ALVIN CHIINGA, Lusaka
IN LIGHT of the dynamic evolution of trade and investment in the African region in recent years, the Partnership for Investment and Growth in Africa Initiative (PIGA) project supported by UKaid has embarked on efforts aimed at connecting African and Chinese businesses to increase investment and spur economic growth.
This is to foster opportunities for inclusive growth and diversification in four African countries, namely Zambia, Kenya, Mozambique and Ethiopia.
It is in this context that the export and investment potential assessment training took place in Lusaka last week.
A diverse group of public and private stakeholders to explore Zambia’s potential for growth and diversification opportunities was brought together.
After meeting for five days, the team consisting of 20 experts on trade and investment issues had their skills in these fields sharpened. The participants strengthened their analytical skills using free International Trade Centre (ICT) market analysis tools.
The training also encouraged participants to increase their practical skills through hands-on exercises. The trainees produced assessments for export and investment opportunities for growing Zambian products including precious stones, sugar, wood products, and beverages.
PIGA country consultant Shupi Mweene is upbeat on the training and said it helped in strengthening the participants’ skills on how they can improve investment promotion.
Mrs Mweene said the project is focusing on helping companies that deal in agro processing, light manufacturing sectors, and institutions whose role is to promote increased investment.
“We want them to be in partnership and be frontline institutions and also they should be able to present investment opportunities to investors,” she said.
Workshop trainer from the International Trade Centre, Anna Jankowska- Eriksson, said the training helped the participants to identify opportunities in Zambia with the aim of supporting development efforts by creating new jobs and moving towards a more diversified and resilient economy.
Ms Eriksson said the training further highlighted opportunities for Chinese investments in new sectors that could be advantageous for both countries, while at the same time strengthening participants’ capabilities for identifying Zambia’s untapped export potential.
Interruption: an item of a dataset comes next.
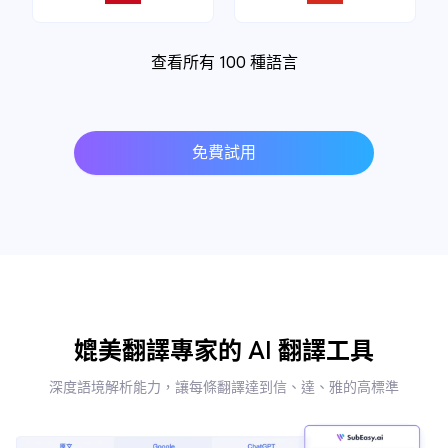
查看所有 100 種語言
免費試用
媲美翻譯專家的 AI 翻譯工具
深度語境解析能力，讓每條翻譯達到信、達、雅的高標準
The team trained under the auspices of PIGA, which is a partnership of the government of the United Kingdom and Northern Ireland’s Department for International Development, the China Council for the Promotion of International Trade, China- Africa Development Fund and the International Trade Centre.
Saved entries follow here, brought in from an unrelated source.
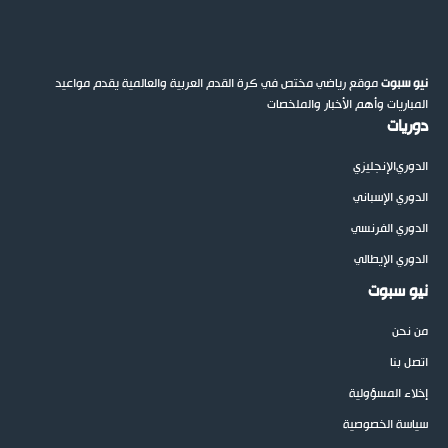
نيو سبوت
موقع رياضي مختص في كرة القدم العربية والعالمية يقدم مواعيد
المباريات وأهم الأخبار والملخصات
دوريات
الدوري
الإنجليزي
الدوري الإسباني
الدوري الفرنسي
الدوري الإيطالي
نيو سبوت
من نحن
اتصل بنا
إخلاء المسؤولية
سياسة الخصوصية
The participants were drawn from business associations such as the Dairy Association of Zambia (DAZ), the Zambian Aquaculture Association, the Zambia Association of Manufacturers and the Economics Association of Zambia.
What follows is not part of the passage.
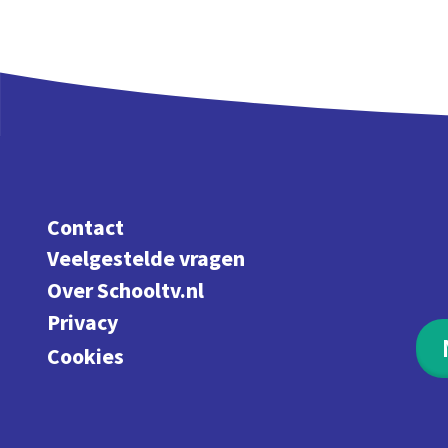
Contact
Veelgestelde vragen
Over Schooltv.nl
Privacy
Cookies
Other participants included those from government offices such as the Central Statistical Office, Zambian Development Agency and Ministry of Commerce, Trade and Industry.
Most of them were enthusiastic that the capacity building training on trade and investments provided them with tangible skills that could be applied in investment and export promotion.
“I now have a better understanding of investment and exports analysis and will be able to advise my organisation when I get back,” Elijah Munyama one of the participants from DAZ said in an interview.
Beaming with confidence, Mr Munyama said the training further showcased what are the export potential areas in the world for specific products.
He said the training also made him understand trade barriers as well as the importance of considering the distance to the target market for the goods.
“Now I understand which country we should sell our products to because I know the strengths and weaknesses of the sector. I also now know that there is need for investing in equipment such as for pasture production and processing,” Mr Munyama said.
Another participant from the Zambia Development Agency (ZDA), Sampa Chilanga said the training was insightful and opened her mind.
Ms Chilanga, who is, research and policy analyst said some of the skills she learnt during the training include the Export Potential Map to look for Zambia’s export potential.
“When you click on this map you are able to see Zambia’s exports and untapped potential. It further shows which countries are untapped markets for products from Zambia. In addition, we explored opportunities for increasing Zambia’s export potential by leveraging investments in these areas from China,” she said.
ZDA assistant enterprise development officer David Mweemba said he now feels more confident in advising entrepreneurs that seek advice from his office.
Mr Mweemba said he learnt many things, including the importance of knowing the tariffs that exist between the trading countries.
With the training successfully conducted, what remains is for the participants to put their skills to use in creating new economic opportunities in Zambia. This will in turn bring a lot of benefits to the country.